— APPLY WHAT YOU READ —
• A. On the podcast page about accounting and sustainability, how is waste defined from a sustainable accounting and circular economy point of view?
• B. According to the podcast page about accounting and sustainability, why is it useful to know how much profit a business makes per kilowatt of energy or per kilo of waste? Answer in one to three sentences.
• C. Turn the paragraph of the podcast page about accounting and sustainability that begins "His research has included" into a bulleted list of research areas.

— PROVIDED TEXT —
****
#28 The Power of Accounting in Sustainability

How can accounting make an organisation more sustainable?

Until recently Ian Thomson was Professor of Accounting at Heriot-Watt University and Strathclyde Business School.

His research has included interdisciplinary studies on implementation of cleaner technology, establishing industrial ecologies, effective stakeholder engagement, risk governance in water and salmon farming, sustainable development indicators, government policy making and external accounting.

He has been called as an expert witness to the Scottish Parliament’s Finance and Infrastructure; Capital Investment Committees, Special Policy Advisor to the Scottish Parliament’s Transport, Infrastructure and Climate Change Committee, Budget Advisor to the Scottish Parliaments’ Cities and Infrastructure Committee, invited speaker at UN Seminar on World Food Programme, and was a member of the expert stakeholder panel for the Sustainable Development Commission (Scotland).

Ian Thomson for Sustainable : The Podcast

Accounting and Sustainability

Most people think that accounting, and calculating of costs and obsession with profit, is something which drives unsustainability. The strength of accounting, however, is making visible the financial benefits that can drive sustainability.

Bad business practices are often hidden in the financial system. Most people do not know what they are doing with their electricity and water. They are not aware if they are using the energy they buy efficiently.

Better Decisions

From a sustainable accounting perspective, and from a circular economy point of view, waste is a purchase one cannot get a value from.

How much profit is a business making by the quantity of resources it is using?

How much profit is it making from per kilowatt of energy?

How much profit comes from per kilo of waste?

Information on these helps to link financial costs with the resources and how the organisations are using the resources.

Sustainable accounting lets us see if we are using our resources efficiently.

Future sustainable accounting will be based on wider sustainable goals, including environment and society at large. The longevity of an organisation will depend on if they are nurturing the society they serve.

Circular Economy Accounting

Currently accounting in most companies is mostly linear. If you are making money selling a product, you are making a profit. And if you have stuff that’s going to waste, that is seen as normal waste – waste that you just expect to happen.
****
— DATASET EXTRACT —

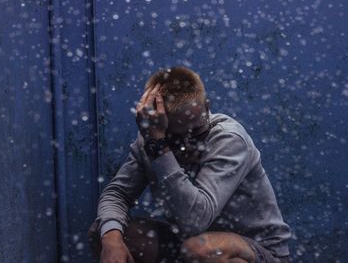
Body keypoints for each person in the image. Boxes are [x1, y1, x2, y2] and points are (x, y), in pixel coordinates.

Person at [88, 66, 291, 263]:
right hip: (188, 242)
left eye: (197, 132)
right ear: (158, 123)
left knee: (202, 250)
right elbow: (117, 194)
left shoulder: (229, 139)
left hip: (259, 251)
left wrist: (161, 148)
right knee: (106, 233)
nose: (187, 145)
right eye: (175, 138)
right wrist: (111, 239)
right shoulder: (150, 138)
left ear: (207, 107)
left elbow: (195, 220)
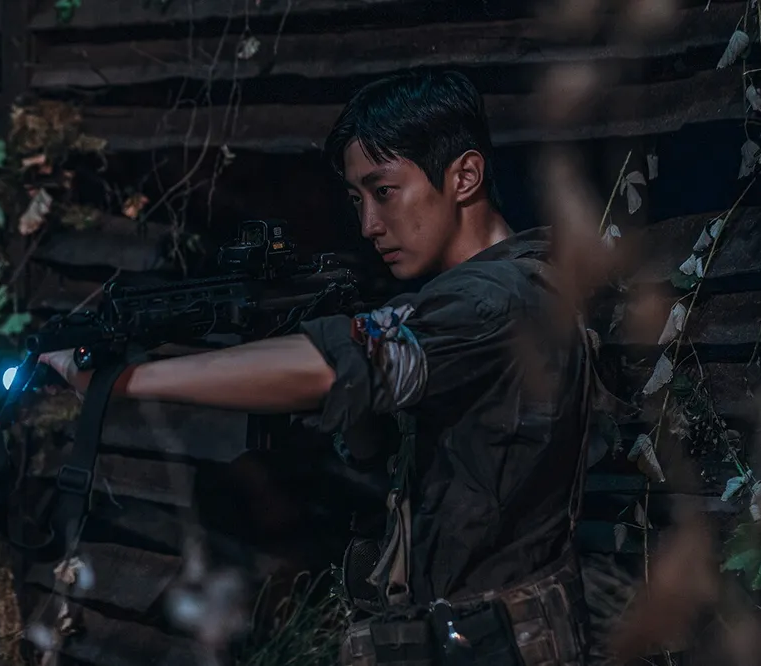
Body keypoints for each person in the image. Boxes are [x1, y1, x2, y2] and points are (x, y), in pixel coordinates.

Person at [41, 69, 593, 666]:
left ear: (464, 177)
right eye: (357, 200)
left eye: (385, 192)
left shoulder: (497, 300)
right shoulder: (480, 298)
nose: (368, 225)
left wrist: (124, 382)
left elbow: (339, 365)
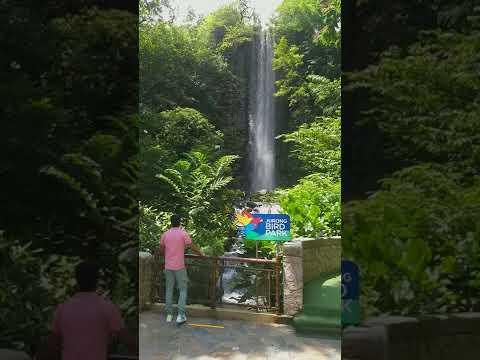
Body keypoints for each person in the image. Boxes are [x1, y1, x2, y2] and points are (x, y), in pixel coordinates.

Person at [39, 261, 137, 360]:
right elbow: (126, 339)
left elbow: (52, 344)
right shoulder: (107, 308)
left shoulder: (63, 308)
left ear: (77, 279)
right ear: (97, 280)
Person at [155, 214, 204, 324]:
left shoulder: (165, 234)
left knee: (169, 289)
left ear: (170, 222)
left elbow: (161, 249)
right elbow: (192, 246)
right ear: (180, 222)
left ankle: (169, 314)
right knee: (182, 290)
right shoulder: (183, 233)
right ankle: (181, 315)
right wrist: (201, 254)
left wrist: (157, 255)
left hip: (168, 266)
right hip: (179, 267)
****
— ANSWERS BY TASK —
• A. Waste is a purchase one cannot get a value from.

• B. This information links financial costs with resources and with how organizations use those resources. That lets a business see whether it is using its resources efficiently.

• C.
Ian Thomson's interdisciplinary research has covered:
- implementation of cleaner technology
- establishing industrial ecologies
- effective stakeholder engagement
- risk governance in water and salmon farming
- sustainable development indicators
- government policy making
- external accounting